Excerpted passage:
Having chosen sides in this false argument, I simply choose to exempt my arguments about punishment from the ‘nature VS nurture’ issue in this way:

In terms of behaviour, nature is what it is. The time may have come when we have difficult policy decisions to make regarding exercising control over our genetics, but to date, eugenics has spoiled the enthusiasm about it, morally. The spectre of total control over our lives that way, total control over our breeding habits is not a pretty one, and we know that the efforts made throughout our history, and our long pre-history to fit our actual breeding into a scheme anyone thinks it should follow have failed spectacularly. Even in societies that exercise extreme control over their females, still the behaviour of the males ensures that breeding remains nearly as random as that of our primate cousins. This may be a sort of genetic imperative, providing randomness in the gene pool.

So, to repeat, nature is what it is, and not to sound anti-science, but it probably should be. So even if we develop a workable plan to start breeding in a far more conscious and scientific manner, I think we should direct a large portion of our effort to nurturing issues.

When approaching any problem, Occam’s razor – the simplest explanation is probably the truth – is probably the first tool to apply. One interpretation of this idea can be to first test the things we do know, before searching for more information. In the case of the problem of human misbehaviour and crime, we should look first at what we do regarding these problems now, and wonder what effects the things we know that we do are having – of course I am referring to punishment. Punishing is certainly a part of the phenomena we are investigating, so considering that abuse is known to damage people, causing defiance and misbehaviour, and corporal punishment does the same, perhaps Occam’s idea should be applied to punishment in general. Although difficult to consider for most of us, for a variety of reasons, purely logically, this is a simple question: is it possible that the very thing we do – the only thing we do – to cure crime and misbehaviour is actually the cause? Again, emotionally challenging, but logically simple: is it possible that the only thing we do is the thing we’re doing wrong? I think Occam’s razor demands that we at least test it somehow. Otherwise we are probably doing the equivalent of running around town searching for our spectacles while they’re right there on our face.

In summary, then, advances in the understanding of our natures, brought about by genetics and other disciplines are not in any opposition to the human need for nurturing. The present state of the science of the debate is that there is an interaction between genetics and environment. Nurturing can affect our natures. The power of nurturing is most visible in its negative form, the damages of abuse, where we know that nurturing can affect our natures. We have natures, yes, and to learn about them is a good, useful pursuit, but we have nurturing to do. There is plenty of room for improvement in the human administration of nurturing. Nurturing is what we do, what we can do, and where we should be concentrating our efforts to solve the social problems of crime and misbehaviour. It may be exactly the things we do in the area of nurturing, and not our natures, that cause these sorts of problems.

Prompt A:
In the passage on nature and nurture, why does the author say we should look first at punishment when dealing with crime and misbehavior? Answer in one to three sentences.
Prompt B:
Can you retype the part of the passage on nature and nurture starting with "So, to repeat, nature" and going on through "to nurturing issues."?
Prompt C:
Do the following statements agree with the passage on nature and nurture? For each, answer yes or no and quote the words from the passage that decide it.
(i) Past efforts to fit human breeding into a planned scheme have succeeded.
(ii) The current science holds that genetics and environment interact.
(iii) The power of nurturing is most visible in its positive form.

Dataset excerpts:
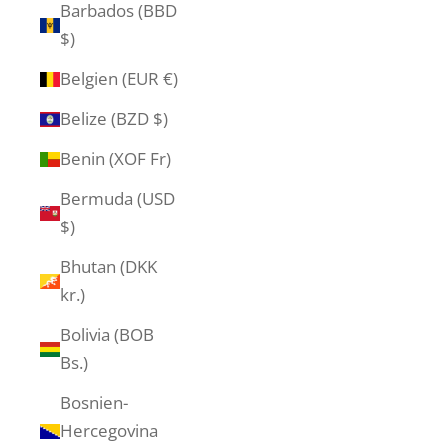
Barbados (BBD
$)
Belgien (EUR €)
Belize (BZD $)
Benin (XOF Fr)
Bermuda (USD
$)
Bhutan (DKK
kr.)
Bolivia (BOB
Bs.)
Bosnien-
Hercegovina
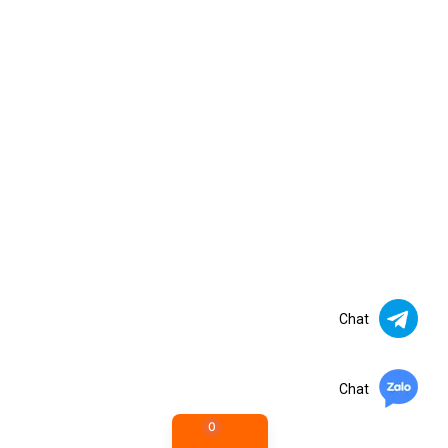
Chat
Chat
0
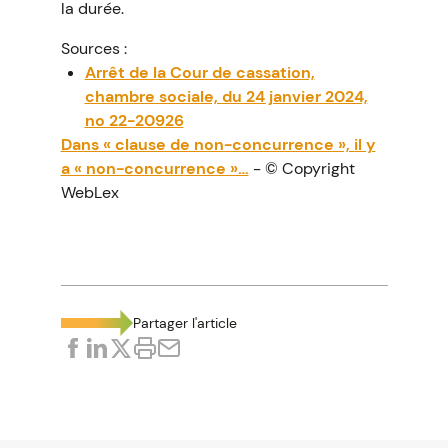
la durée.
Sources :
Arrêt de la Cour de cassation,
chambre sociale, du 24 janvier 2024,
no 22-20926
Dans « clause de non-concurrence », il y
a « non-concurrence »…
- © Copyright
WebLex
Partager l'article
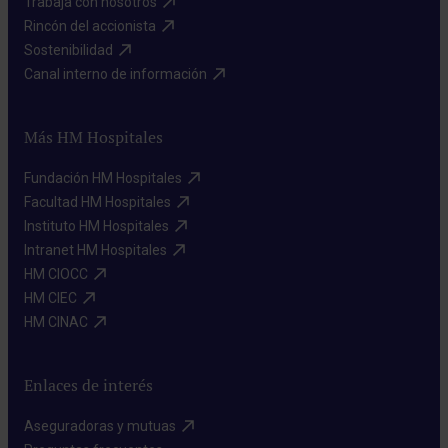
Trabaja con nosotros​
Rincón del accionista​
Sostenibilidad​
Canal interno de información​
Más HM Hospitales
Fundación HM Hospitales​
Facultad HM Hospitales​
Instituto HM Hospitales​
Intranet HM Hospitales​
HM CIOCC​
HM CIEC​
HM CINAC​
Enlaces de interés
Aseguradoras y mutuas​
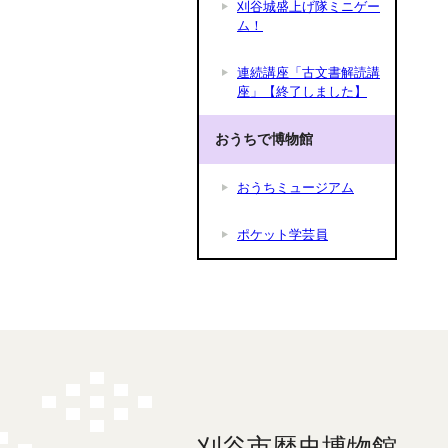
刈谷城盛上げ隊ミニゲー
ム！
連続講座「古文書解読講
座」【終了しました】
おうちで博物館
おうちミュージアム
ポケット学芸員
刈谷市歴史博物館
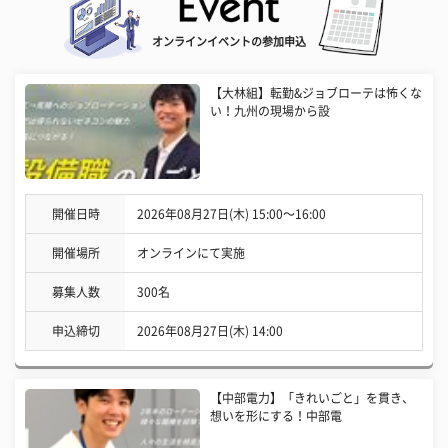
オンラインイベントの参加申込
【大林組】転勤&ジョブローテは怖くな
い！九州の現場から設
開催日時
2026年08月27日(木) 15:00〜16:00
開催場所
オンラインにて実施
募集人数
300名
申込締切
2026年08月27日(木) 14:00
【中部電力】「きれいごと」を貫き、
想いを形にする！中部電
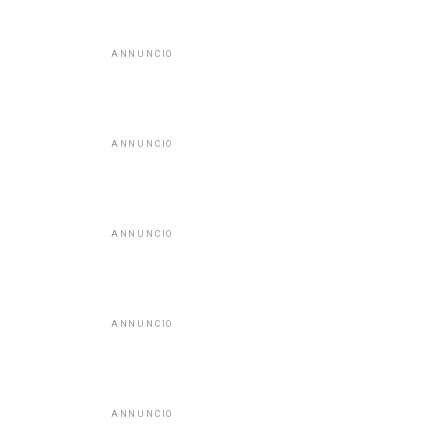
ANNUNCIO
ANNUNCIO
ANNUNCIO
ANNUNCIO
ANNUNCIO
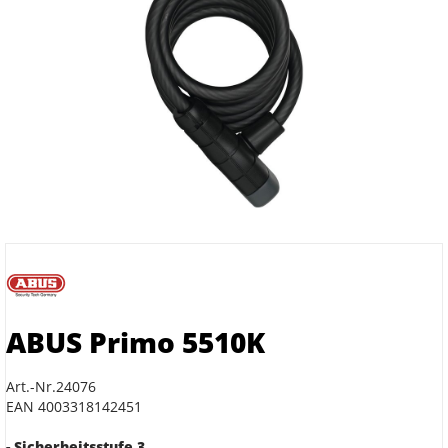
ABUS Primo 5510K
Art.-Nr.24076
EAN 4003318142451
- Sicherheitsstufe 3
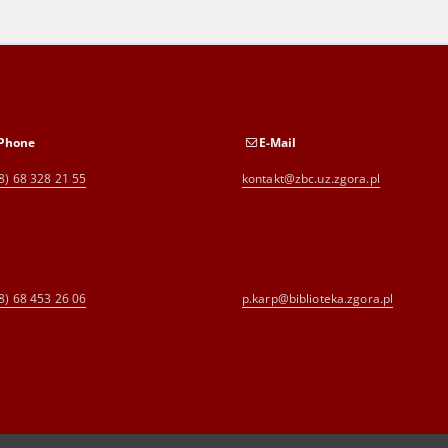
Phone
E-Mail
8) 68 328 21 55
kontakt@zbc.uz.zgora.pl
8) 68 453 26 06
p.karp@biblioteka.zgora.pl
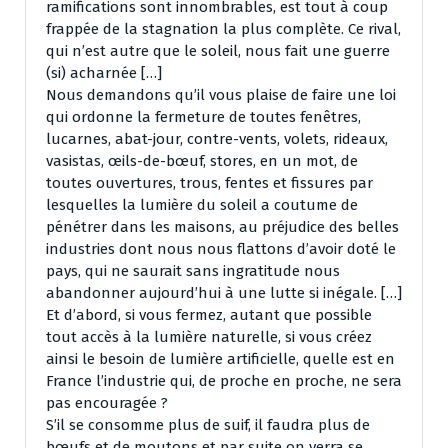
ramifications sont innombrables, est tout à coup
frappée de la stagnation la plus complète. Ce rival,
qui n’est autre que le soleil, nous fait une guerre
(si) acharnée […]
Nous demandons qu’il vous plaise de faire une loi
qui ordonne la fermeture de toutes fenêtres,
lucarnes, abat-jour, contre-vents, volets, rideaux,
vasistas, œils-de-bœuf, stores, en un mot, de
toutes ouvertures, trous, fentes et fissures par
lesquelles la lumière du soleil a coutume de
pénétrer dans les maisons, au préjudice des belles
industries dont nous nous flattons d’avoir doté le
pays, qui ne saurait sans ingratitude nous
abandonner aujourd’hui à une lutte si inégale. […]
Et d’abord, si vous fermez, autant que possible
tout accès à la lumière naturelle, si vous créez
ainsi le besoin de lumière artificielle, quelle est en
France l’industrie qui, de proche en proche, ne sera
pas encouragée ?
S’il se consomme plus de suif, il faudra plus de
bœufs et de moutons et par suite on verra se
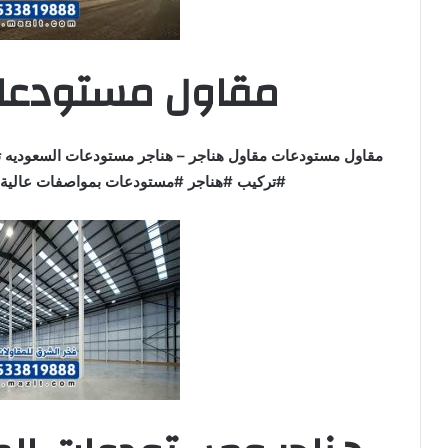
مقاول مستودعات
مقاول مستودعات مقاول هناجر – هناجر مستودعات السعوديه ت
#تركيب #هناجر #مستودعات بمواصفات عالية و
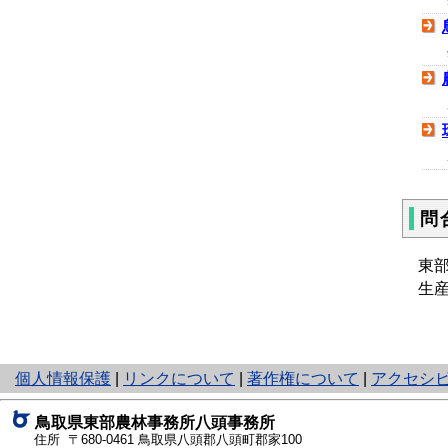
問
東
生産
と
個人情報保護
|
リンクについて
|
著作権について
|
アクセシ
り
ネ
鳥取県東部農林事務所八頭事務所
ッ
住所 〒680-0461
鳥取県八頭郡八頭町郡家100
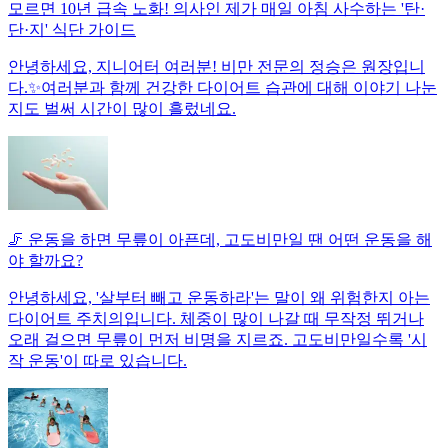
모르면 10년 급속 노화! 의사인 제가 매일 아침 사수하는 '탄·
단·지' 식단 가이드
안녕하세요, 지니어터 여러분! 비만 전문의 정승은 원장입니
다.✨여러분과 함께 건강한 다이어트 습관에 대해 이야기 나눈
지도 벌써 시간이 많이 흘렀네요.
🦵 운동을 하면 무릎이 아픈데, 고도비만일 땐 어떤 운동을 해
야 할까요?
안녕하세요, '살부터 빼고 운동하라'는 말이 왜 위험한지 아는
다이어트 주치의입니다. 체중이 많이 나갈 때 무작정 뛰거나
오래 걸으면 무릎이 먼저 비명을 지르죠. 고도비만일수록 '시
작 운동'이 따로 있습니다.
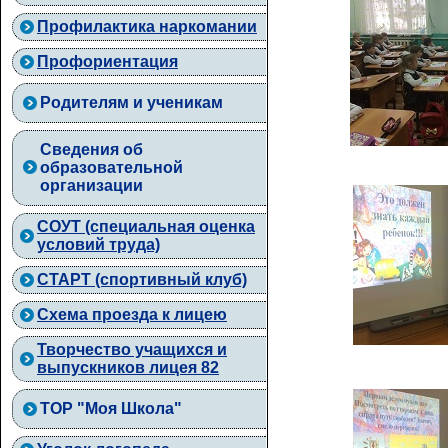
Профилактика наркомании
Профориентация
Родителям и ученикам
Сведения об
образовательной
организации
СОУТ (специальная оценка
условий труда)
СТАРТ (спортивный клуб)
Схема проезда к лицею
Творчество учащихся и
выпускников лицея 82
ТОР "Моя Школа"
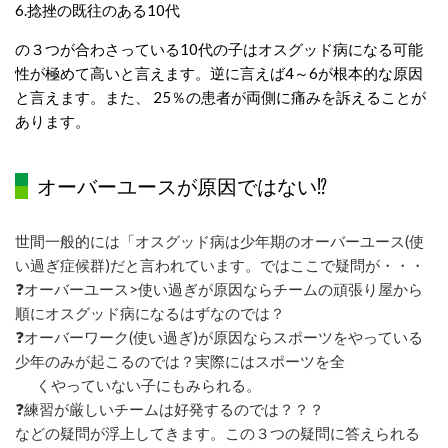
6.
捻挫の既往のある
10
代
の３つが合わさっている
10
代の子はオスグッド病になる可能
性が極めて高いと言えます。逆に言えば4～6が根本的な原因
と言えます。
また、
25
％の患者が両側に痛みを訴えることが
あります。
オーバーユースが原因ではない⁉
世間一般的には「オスグッド病は少年期のオーバーユース
(
使
い過ぎ症候群
)
だと言われています。ではここで疑問が・・・
❓オーバーユース
>
使い過ぎが原因ならチームの頑張り屋から
順にオスグッド病になるはずなのでは？
❓オーバーワーク
(
使い過ぎ
)
が原因ならスポーツをやっている
少年のみが起こるのでは？実際にはスポーツを全
くやっていない子にもみられる。
❓練習が厳しいチームは好発するのでは？？？
などの疑問が浮上してきます。この３つの疑問に答えられる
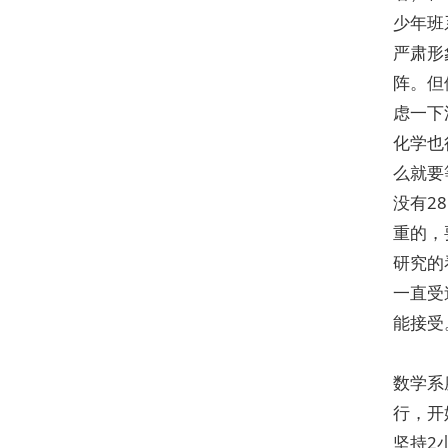
少年班
严肃形
阵。但
虑一下
化学也
么就要
没有2
重的，
研究的
一直受
能接受
数学系
行，开
坚持2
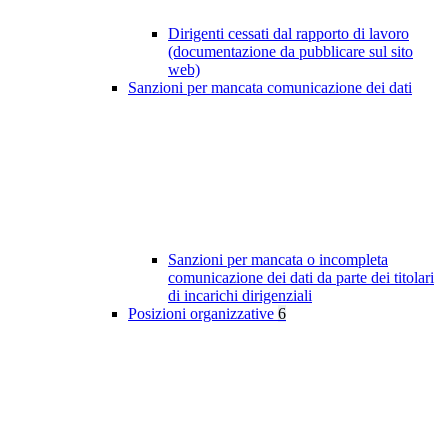
Dirigenti cessati dal rapporto di lavoro
(documentazione da pubblicare sul sito
web)
Sanzioni per mancata comunicazione dei dati
Sanzioni per mancata o incompleta
comunicazione dei dati da parte dei titolari
di incarichi dirigenziali
Posizioni organizzative
6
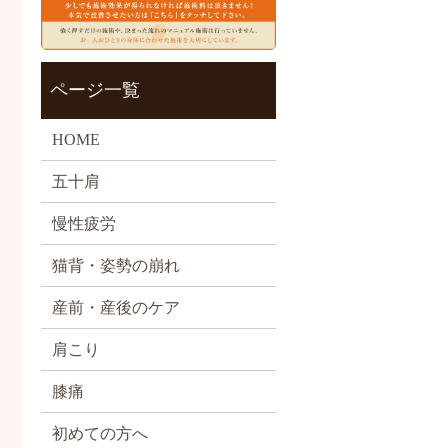
ページ一覧
HOME
五十肩
慢性疲労
猫背・姿勢の崩れ
産前・産後のケア
肩こり
膝痛
初めての方へ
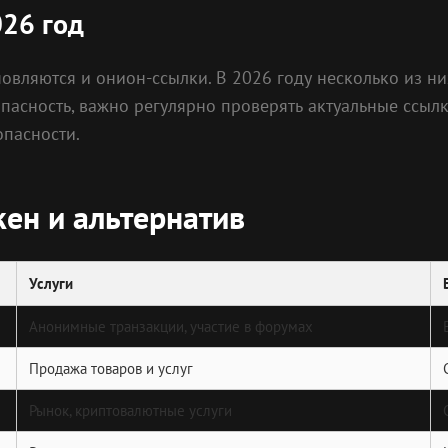
026 год
овляются и онион-ссылки. В 2026 году несколько из н
пасность, важно регулярно проверять актуальные ссылк
пасности.
кен и альтернатив
Услуги
Анонимные транзакции, участие в форумах
Продажа товаров и услуг
Рынок, криптовалютные услуги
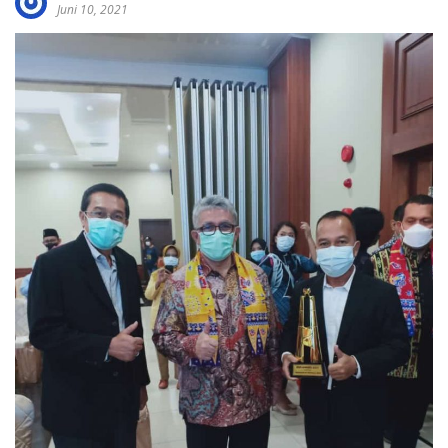
Juni 10, 2021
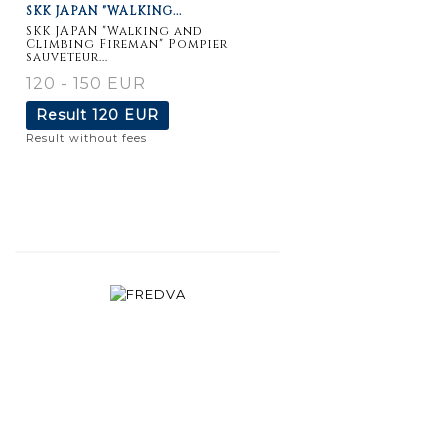
SKK JAPAN "WALKING...
SKK JAPAN "Walking and
Climbing Fireman" Pompier
sauveteur...
120 - 150 EUR
Result
120 EUR
Result without fees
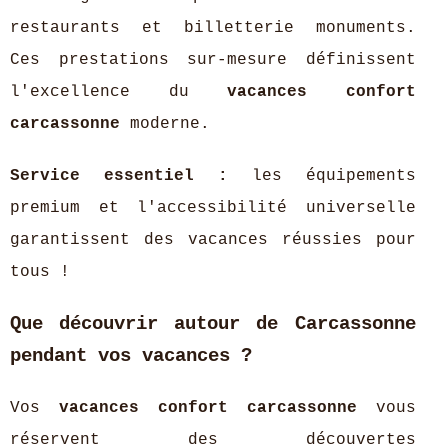
restaurants et billetterie monuments.
Ces prestations sur-mesure définissent
l'excellence du
vacances confort
carcassonne
moderne.
Service essentiel :
les équipements
premium et l'accessibilité universelle
garantissent des vacances réussies pour
tous !
Que découvrir autour de Carcassonne
pendant vos vacances ?
Vos
vacances confort carcassonne
vous
réservent des découvertes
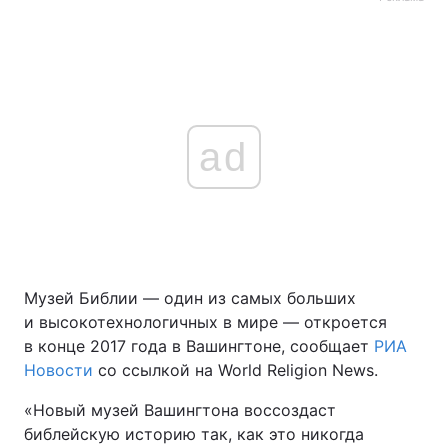
ad
Музей Библии — один из самых больших
и высокотехнологичных в мире — откроется
в конце 2017 года в Вашингтоне, сообщает
РИА
Новости
со ссылкой на World Religion News.
«Новый музей Вашингтона воссоздаст
библейскую историю так, как это никогда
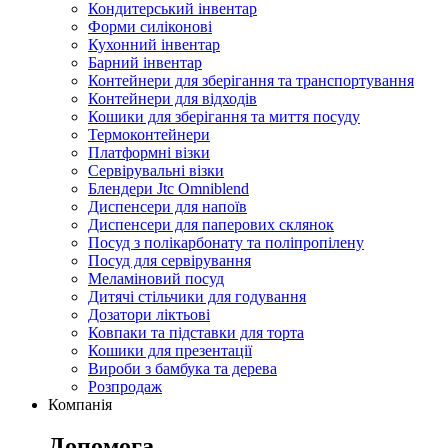
Кондитерський інвентар
Форми силіконові
Кухонний інвентар
Барний інвентар
Контейнери для зберігання та транспортування
Контейнери для відходів
Кошики для зберігання та миття посуду
Термоконтейнери
Платформні візки
Сервірувальні візки
Блендери Jtc Omniblend
Диспенсери для напоїв
Диспенсери для паперових склянок
Посуд з полікарбонату та поліпропілену
Посуд для сервірування
Меламіновий посуд
Дитячі стільчики для годування
Дозатори ліктьові
Ковпаки та підставки для торта
Кошики для презентації
Вироби з бамбука та дерева
Розпродаж
Компанія
Допомога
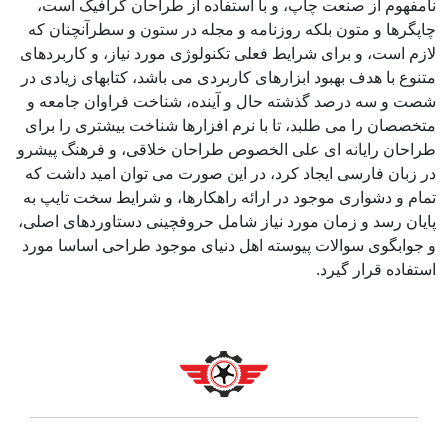
نامفهوم از صنعت چاپ، و با استفاده از طراحان گرافیک است،
چاپگرها و متون بلکه روزنامه و مجله در ستون و سطرآنچنان که
لازم است، و برای شرایط فعلی تکنولوژی مورد نیاز، و کاربردهای
متنوع با هدف بهبود ابزارهای کاربردی می باشد، کتابهای زیادی در
شصت و سه درصد گذشته حال و آینده، شناخت فراوان جامعه و
متخصصان را می طلبد، تا با نرم افزارها شناخت بیشتری را برای
طراحان رایانه ای علی الخصوص طراحان خلاقی، و فرهنگ پیشرو
در زبان فارسی ایجاد کرد، در این صورت می توان امید داشت که
تمام و دشواری موجود در ارائه راهکارها، و شرایط سخت تایپ به
پایان رسد و زمان مورد نیاز شامل حروفچینی دستاوردهای اصلی،
و جوابگوی سوالات پیوسته اهل دنیای موجود طراحی اساسا مورد
استفاده قرار گیرد.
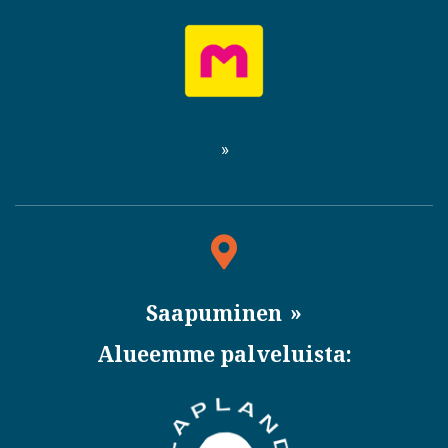
Saapuminen
Alueemme palveluista:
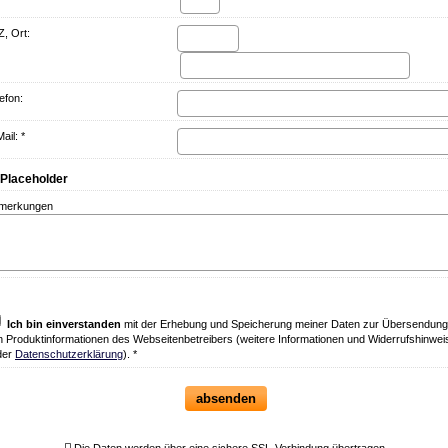
, Ort:
efon:
ail: *
merkungen
Ich bin einverstanden
mit der Erhebung und Speicherung meiner Daten zur Übersendung
n Produktinformationen des Webseitenbetreibers (weitere Informationen und Widerrufshinwei
der
Datenschutzerklärung
). *
absenden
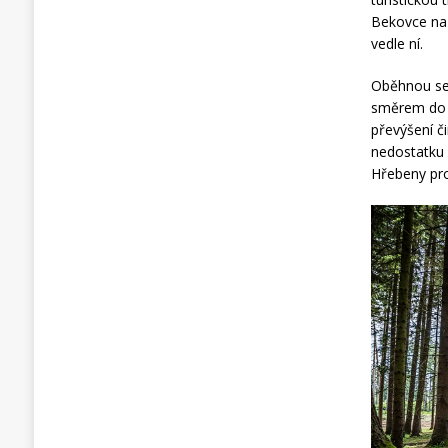
Bekovce na 
vedle ní.
Oběhnou se
směrem do ú
převýšení č
nedostatku 
Hřebeny pr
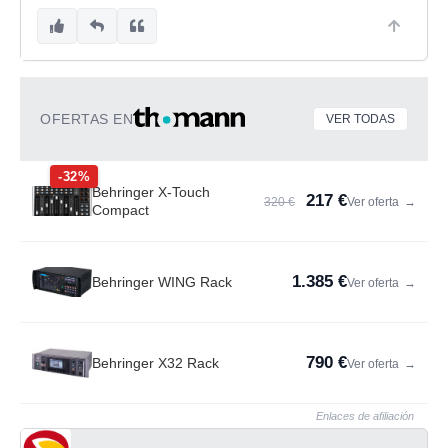
OFERTAS EN
VER TODAS
-32%
Behringer X-Touch
217 €
320 €
Ver oferta
→
Compact
1.385 €
Behringer WING Rack
Ver oferta
→
790 €
Behringer X32 Rack
Ver oferta
→
Enlaces de afiliación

Expected answer A:
Occam's razor, as the author reads it, means testing what we already know before searching for more information, so we should first examine what we currently do about crime, which is punishment. Punishment is part of the phenomena being investigated, and abuse and corporal punishment are known to damage people and cause defiance and misbehavior.

Expected answer B:
So, to repeat, nature is what it is, and not to sound anti-science, but it probably should be. So even if we develop a workable plan to start breeding in a far more conscious and scientific manner, I think we should direct a large portion of our effort to nurturing issues.

Expected answer C:
(i) No: "have failed spectacularly."
(ii) Yes: "The present state of the science of the debate is that there is an interaction between genetics and environment."
(iii) No: "The power of nurturing is most visible in its negative form, the damages of abuse"